One of the Lichtburg screens is dedicated to screenings curated by international short film and media art distributors and archives. This is the public face of the short film market, as these showcase screenings are open to professionals and general audiences alike. A short walk away from the Lichtburg, the festival offers a video library for accredited guests where all competition films as well as all festival entries (more than 5.800 titles) and even quite a lot of titles from the theme and profile sections can be viewed. The pace is more laid back here. The video library is located in one of the buildings of a spacious youth centre that doubles as festival canteen during the day time and party space at night time. I am not sure however if this will still be the same space next time I will come to Oberhausen, since the festival seems to change its festival centre locations every few years.
The festival is truly international – all programs (except for the children’s and youth screenings) either have English subtitles or are translated via headphones into English.

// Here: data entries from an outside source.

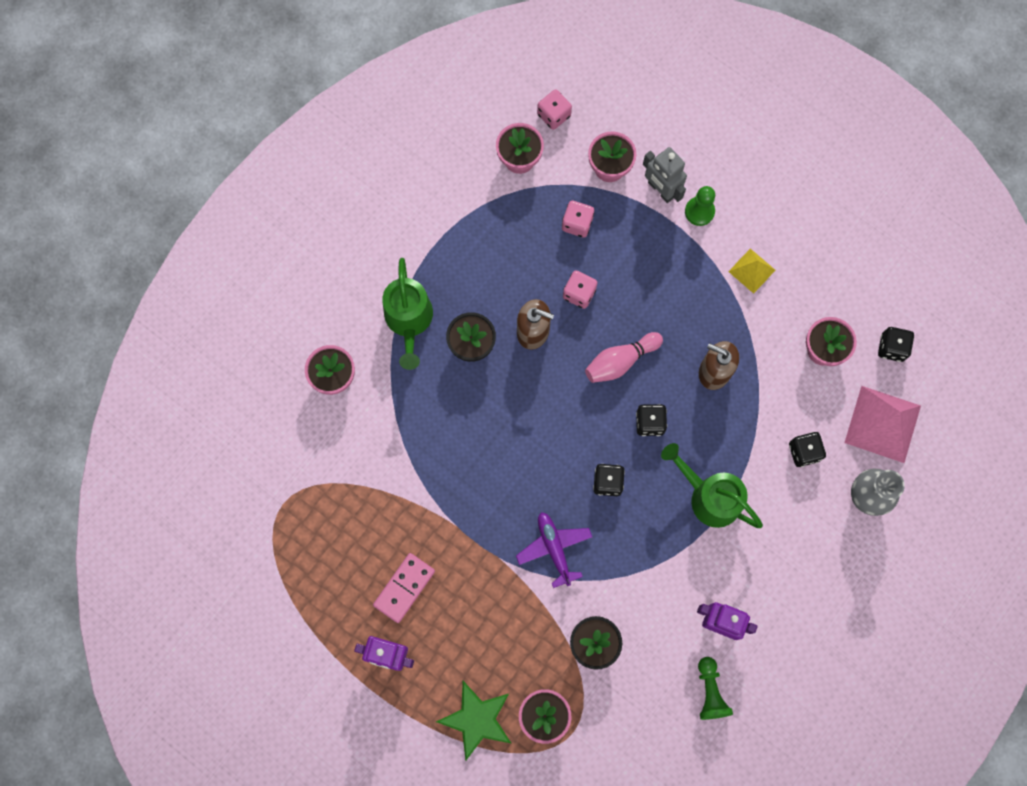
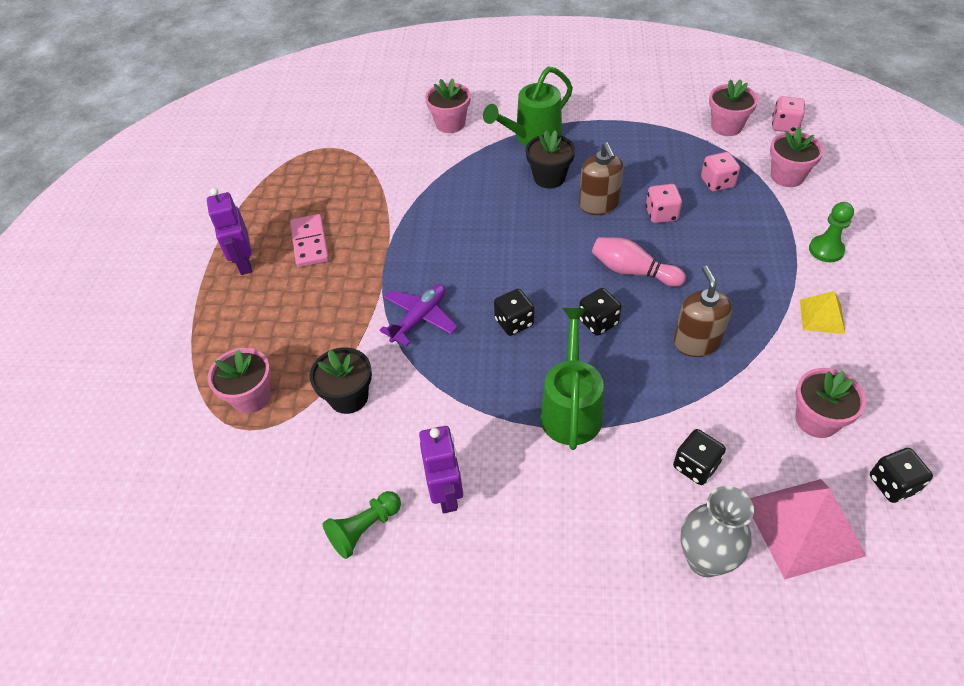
camera: 60 degrees right, 25 degrees down
pink domino [373,553,435,623] -> pink domino turned 75 degrees clockwise [290,214,329,268]
green star [436,681,512,760] -> none
grey robot [643,147,687,203] -> none

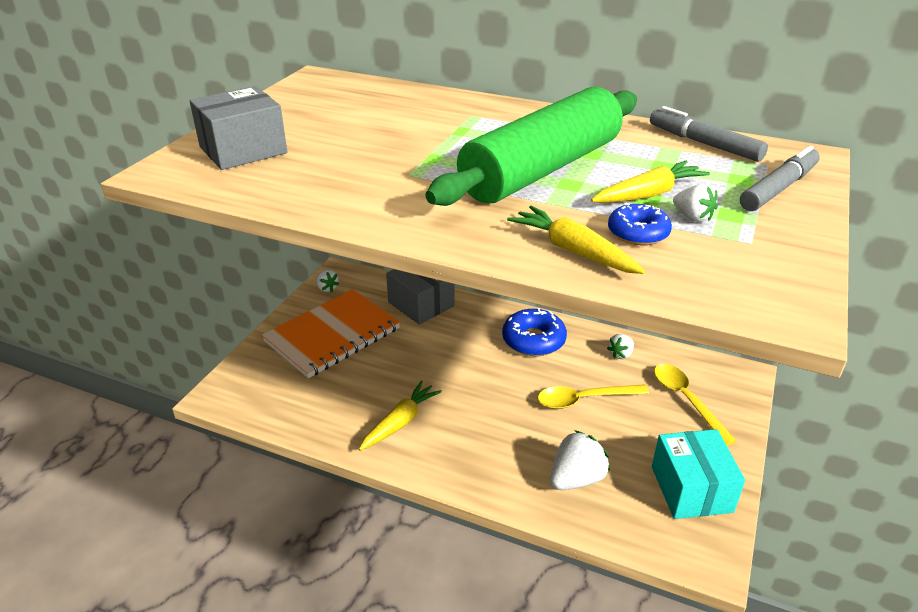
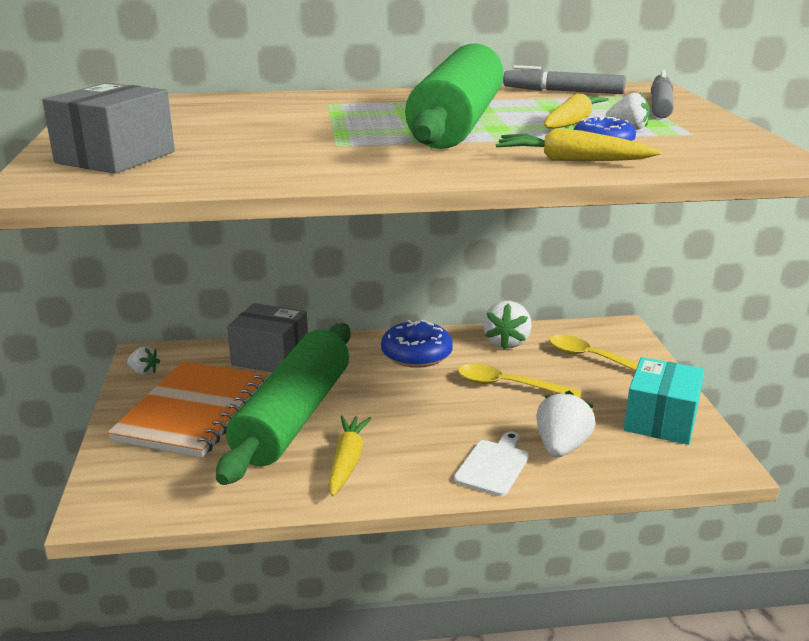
camera: 30 degrees left, 10 degrees down
yellow spoon [537,384,649,409] -> yellow spoon turned 60 degrees clockwise [458,364,581,398]
white strawberry [607,334,634,359] -> white strawberry [483,301,532,349], size x1.75
turquoise box [652,429,745,519] -> turquoise box turned 60 degrees clockwise [624,357,704,445]
none -> green rolling pin [216,323,351,485]
none -> white cutting board [454,431,529,496]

Even film introductions held in German are translated to make all parts of the program truly accessible for international visitors. And even the moderators make sure the audience is reminded of the translation at the beginning of each session. Having attended many so-called international film festivals, this is sadly in no way standard yet. Oberhausen clearly puts extra effort into this, even if going out to get headphones may mean that you miss the first film.
Unlike many other festival catalogues that concentrate on the selected films only, Oberhausen offers an introduction to each competitive section providing viewing statistics and reports about trends, written by the respective selection committee. Also, the special programs such as the Theme and Profile sections are introduced by well-written essays on the subject or filmmaker and provide biographies of the directors. The catalogue aims to be a real resource after the festival, not just a guide during the event.
And yes, I learned some totally new things and am questioning if I ever knew what short film was after visiting Oberhausen. Maybe I just have to come back again next year, not least to celebrate the 50th anniversary of the Oberhausen Manifesto. (3)
Oberhausen International Film Festival
5-10 May 2011
Festival website: www.kurzfilmtage.de
- See also an introduction to Królikiewicz’s feature films on http://mubi.com/topics/director-introduction-grzegorz-krolikiewicz and Olaf Möller’s article in the May/June edition of Film Comment.
- Both Każdemu to, czego mu wacale nie trzeba and Idź are available with English subtitles on the 4-DVD-Box Grzegorz Krolikiewicz – The Masterpieces of Polish Cinema.